=== Begin Enclosure ===

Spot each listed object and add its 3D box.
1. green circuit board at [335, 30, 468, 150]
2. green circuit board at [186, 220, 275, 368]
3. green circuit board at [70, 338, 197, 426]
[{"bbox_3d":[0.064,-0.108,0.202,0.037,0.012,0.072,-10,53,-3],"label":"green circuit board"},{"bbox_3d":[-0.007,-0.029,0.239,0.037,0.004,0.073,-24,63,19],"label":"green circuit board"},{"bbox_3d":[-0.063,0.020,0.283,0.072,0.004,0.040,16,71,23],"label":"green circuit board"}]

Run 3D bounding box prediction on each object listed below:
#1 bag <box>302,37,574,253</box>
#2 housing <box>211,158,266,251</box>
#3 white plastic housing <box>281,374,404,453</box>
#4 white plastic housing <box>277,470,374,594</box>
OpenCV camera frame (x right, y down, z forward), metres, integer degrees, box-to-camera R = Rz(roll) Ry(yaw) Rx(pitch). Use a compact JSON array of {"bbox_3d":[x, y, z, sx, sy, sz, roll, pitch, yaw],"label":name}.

=== End Enclosure ===
=== Begin Enclosure ===

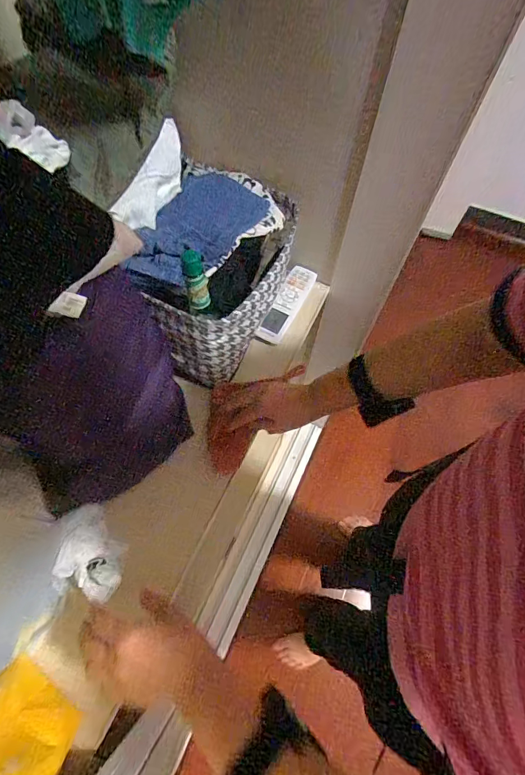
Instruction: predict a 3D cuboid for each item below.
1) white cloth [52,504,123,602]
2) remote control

=== End Enclosure ===
=== Begin Enclosure ===

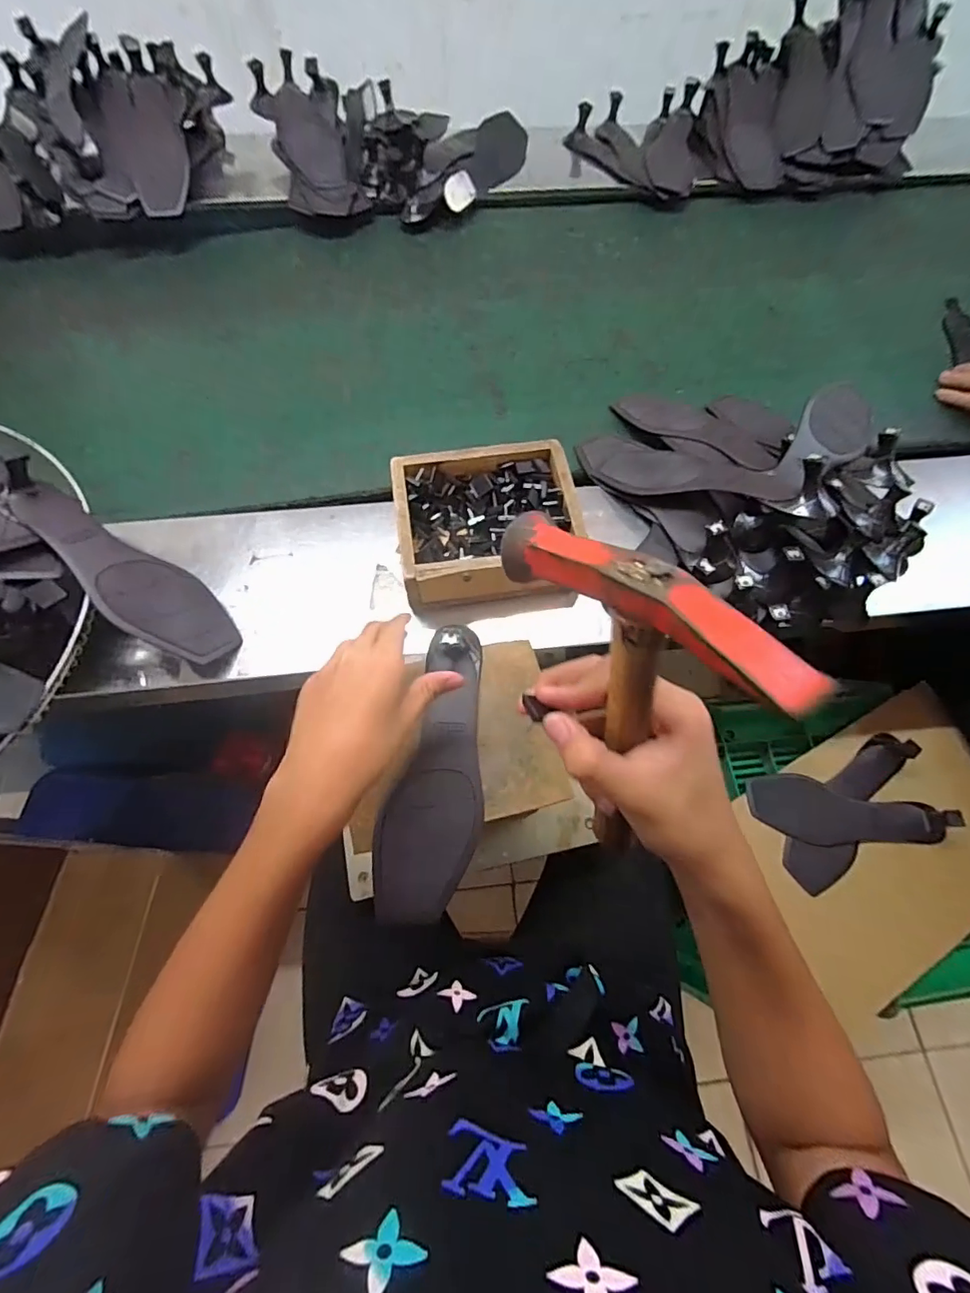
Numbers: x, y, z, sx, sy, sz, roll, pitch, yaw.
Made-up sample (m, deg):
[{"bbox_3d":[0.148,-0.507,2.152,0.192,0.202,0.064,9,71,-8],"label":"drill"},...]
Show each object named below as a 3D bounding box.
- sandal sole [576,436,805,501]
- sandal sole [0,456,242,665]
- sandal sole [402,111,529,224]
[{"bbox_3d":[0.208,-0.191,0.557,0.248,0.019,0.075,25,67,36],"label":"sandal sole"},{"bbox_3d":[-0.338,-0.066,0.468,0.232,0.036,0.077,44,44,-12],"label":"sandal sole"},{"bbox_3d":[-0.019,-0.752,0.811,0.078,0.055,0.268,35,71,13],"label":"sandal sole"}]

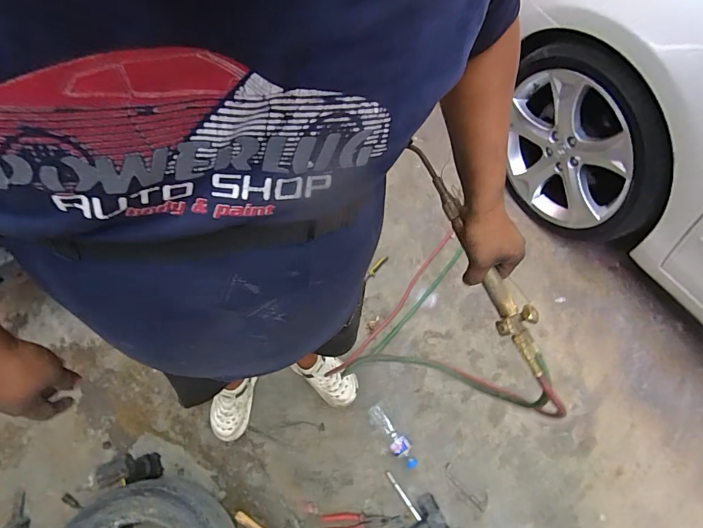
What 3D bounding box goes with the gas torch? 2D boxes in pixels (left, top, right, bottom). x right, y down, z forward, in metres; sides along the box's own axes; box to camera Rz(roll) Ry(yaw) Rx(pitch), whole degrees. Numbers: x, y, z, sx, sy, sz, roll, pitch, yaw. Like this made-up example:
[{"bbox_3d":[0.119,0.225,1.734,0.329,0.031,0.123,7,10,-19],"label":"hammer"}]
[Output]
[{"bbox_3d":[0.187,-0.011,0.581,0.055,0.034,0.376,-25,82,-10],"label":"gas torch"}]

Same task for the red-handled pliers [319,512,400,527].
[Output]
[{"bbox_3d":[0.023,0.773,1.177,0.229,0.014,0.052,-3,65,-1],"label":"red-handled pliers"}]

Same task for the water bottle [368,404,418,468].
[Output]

=== End Enclosure ===

YOUR GOAL — Return word for word the lines above from the line with "Spot each listed object and add its 3D box." to the line with "2. green circuit", including both and leaving out all others.

SOLUTION TO THIS PROBLEM —
Spot each listed object and add its 3D box.
1. green circuit board at [335, 30, 468, 150]
2. green circuit board at [186, 220, 275, 368]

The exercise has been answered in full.